Stored items

■ ■ ■ ■

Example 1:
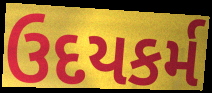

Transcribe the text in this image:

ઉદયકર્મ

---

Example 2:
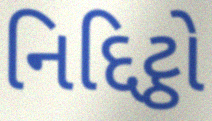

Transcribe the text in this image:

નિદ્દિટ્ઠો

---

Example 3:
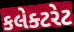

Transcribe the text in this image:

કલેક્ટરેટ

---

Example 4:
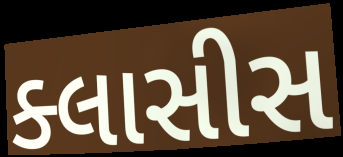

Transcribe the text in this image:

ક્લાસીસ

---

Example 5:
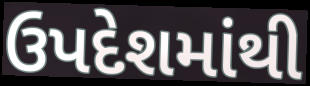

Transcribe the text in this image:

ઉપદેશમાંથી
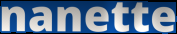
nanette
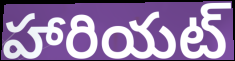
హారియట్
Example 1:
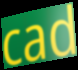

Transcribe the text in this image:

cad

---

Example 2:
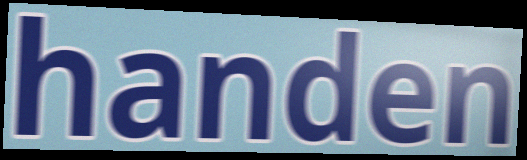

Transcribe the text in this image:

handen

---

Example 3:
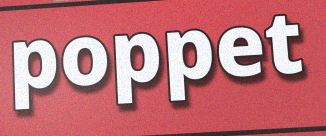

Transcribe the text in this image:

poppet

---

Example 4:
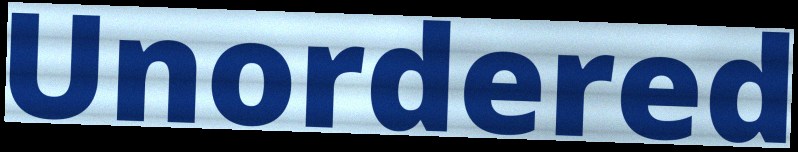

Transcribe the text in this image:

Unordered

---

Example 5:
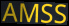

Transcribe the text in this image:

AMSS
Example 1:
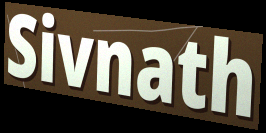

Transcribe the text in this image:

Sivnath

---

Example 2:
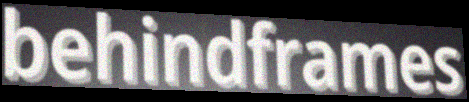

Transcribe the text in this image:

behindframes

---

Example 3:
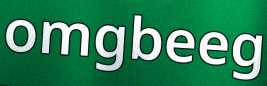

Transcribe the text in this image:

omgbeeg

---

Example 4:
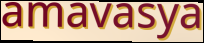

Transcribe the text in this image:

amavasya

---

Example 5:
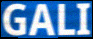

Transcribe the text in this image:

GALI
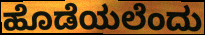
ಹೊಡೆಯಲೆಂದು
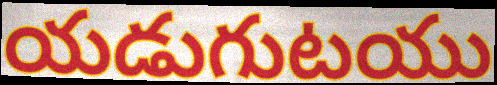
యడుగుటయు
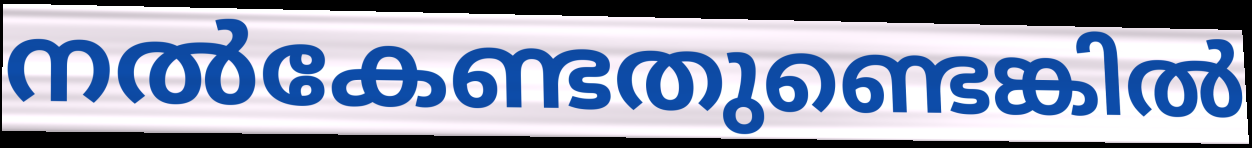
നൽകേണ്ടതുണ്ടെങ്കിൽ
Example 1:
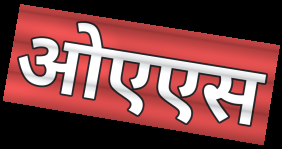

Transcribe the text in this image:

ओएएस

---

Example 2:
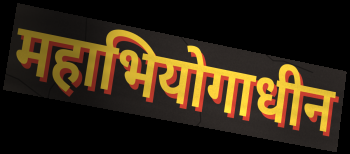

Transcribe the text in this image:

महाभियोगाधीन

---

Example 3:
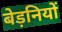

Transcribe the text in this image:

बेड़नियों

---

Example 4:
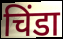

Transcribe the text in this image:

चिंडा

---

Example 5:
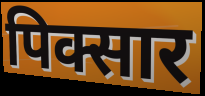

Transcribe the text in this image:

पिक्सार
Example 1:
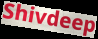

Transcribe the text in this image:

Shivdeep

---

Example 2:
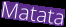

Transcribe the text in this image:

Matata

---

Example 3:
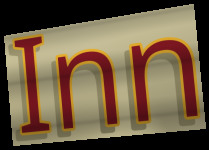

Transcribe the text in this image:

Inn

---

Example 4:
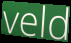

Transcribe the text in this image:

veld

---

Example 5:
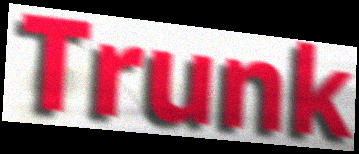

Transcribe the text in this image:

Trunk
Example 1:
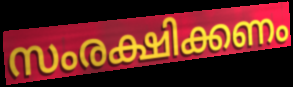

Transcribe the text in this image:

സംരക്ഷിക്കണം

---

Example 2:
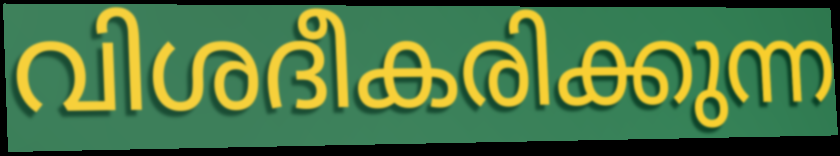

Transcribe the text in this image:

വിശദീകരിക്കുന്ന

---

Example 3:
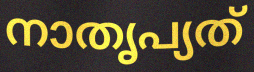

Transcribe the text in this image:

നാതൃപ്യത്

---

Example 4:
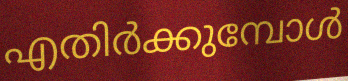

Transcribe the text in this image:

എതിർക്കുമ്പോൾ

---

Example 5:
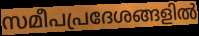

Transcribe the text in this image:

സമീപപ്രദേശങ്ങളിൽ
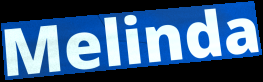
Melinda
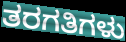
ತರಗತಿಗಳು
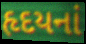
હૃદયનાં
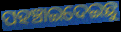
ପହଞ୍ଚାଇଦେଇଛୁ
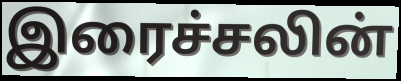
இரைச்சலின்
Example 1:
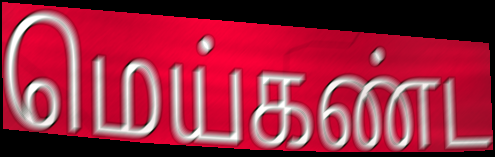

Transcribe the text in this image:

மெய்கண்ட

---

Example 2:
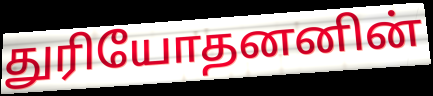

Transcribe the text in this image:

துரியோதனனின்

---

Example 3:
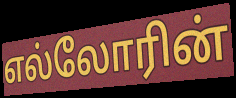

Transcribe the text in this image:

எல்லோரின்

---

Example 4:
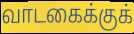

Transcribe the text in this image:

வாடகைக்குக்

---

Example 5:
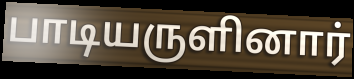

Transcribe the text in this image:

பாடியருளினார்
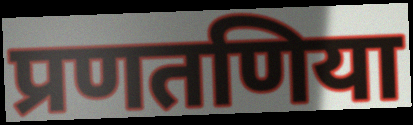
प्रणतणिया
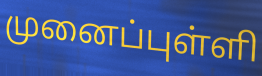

■ ■ ■ ■

Work required:
Transcribe all entries above exactly. Omit the pictures.

Response area:
Example 1:

Transcribe the text in this image:

ઉદયકર્મ

---

Example 2:

Transcribe the text in this image:

નિદ્દિટ્ઠો

---

Example 3:

Transcribe the text in this image:

કલેક્ટરેટ

---

Example 4:

Transcribe the text in this image:

ક્લાસીસ

---

Example 5:

Transcribe the text in this image:

ઉપદેશમાંથી
nanette
హారియట్
Example 1:

Transcribe the text in this image:

cad

---

Example 2:

Transcribe the text in this image:

handen

---

Example 3:

Transcribe the text in this image:

poppet

---

Example 4:

Transcribe the text in this image:

Unordered

---

Example 5:

Transcribe the text in this image:

AMSS
Example 1:

Transcribe the text in this image:

Sivnath

---

Example 2:

Transcribe the text in this image:

behindframes

---

Example 3:

Transcribe the text in this image:

omgbeeg

---

Example 4:

Transcribe the text in this image:

amavasya

---

Example 5:

Transcribe the text in this image:

GALI
ಹೊಡೆಯಲೆಂದು
యడుగుటయు
നൽകേണ്ടതുണ്ടെങ്കിൽ
Example 1:

Transcribe the text in this image:

ओएएस

---

Example 2:

Transcribe the text in this image:

महाभियोगाधीन

---

Example 3:

Transcribe the text in this image:

बेड़नियों

---

Example 4:

Transcribe the text in this image:

चिंडा

---

Example 5:

Transcribe the text in this image:

पिक्सार
Example 1:

Transcribe the text in this image:

Shivdeep

---

Example 2:

Transcribe the text in this image:

Matata

---

Example 3:

Transcribe the text in this image:

Inn

---

Example 4:

Transcribe the text in this image:

veld

---

Example 5:

Transcribe the text in this image:

Trunk
Example 1:

Transcribe the text in this image:

സംരക്ഷിക്കണം

---

Example 2:

Transcribe the text in this image:

വിശദീകരിക്കുന്ന

---

Example 3:

Transcribe the text in this image:

നാതൃപ്യത്

---

Example 4:

Transcribe the text in this image:

എതിർക്കുമ്പോൾ

---

Example 5:

Transcribe the text in this image:

സമീപപ്രദേശങ്ങളിൽ
Melinda
ತರಗತಿಗಳು
હૃદયનાં
ପହଞ୍ଚାଇଦେଇଛୁ
இரைச்சலின்
Example 1:

Transcribe the text in this image:

மெய்கண்ட

---

Example 2:

Transcribe the text in this image:

துரியோதனனின்

---

Example 3:

Transcribe the text in this image:

எல்லோரின்

---

Example 4:

Transcribe the text in this image:

வாடகைக்குக்

---

Example 5:

Transcribe the text in this image:

பாடியருளினார்
प्रणतणिया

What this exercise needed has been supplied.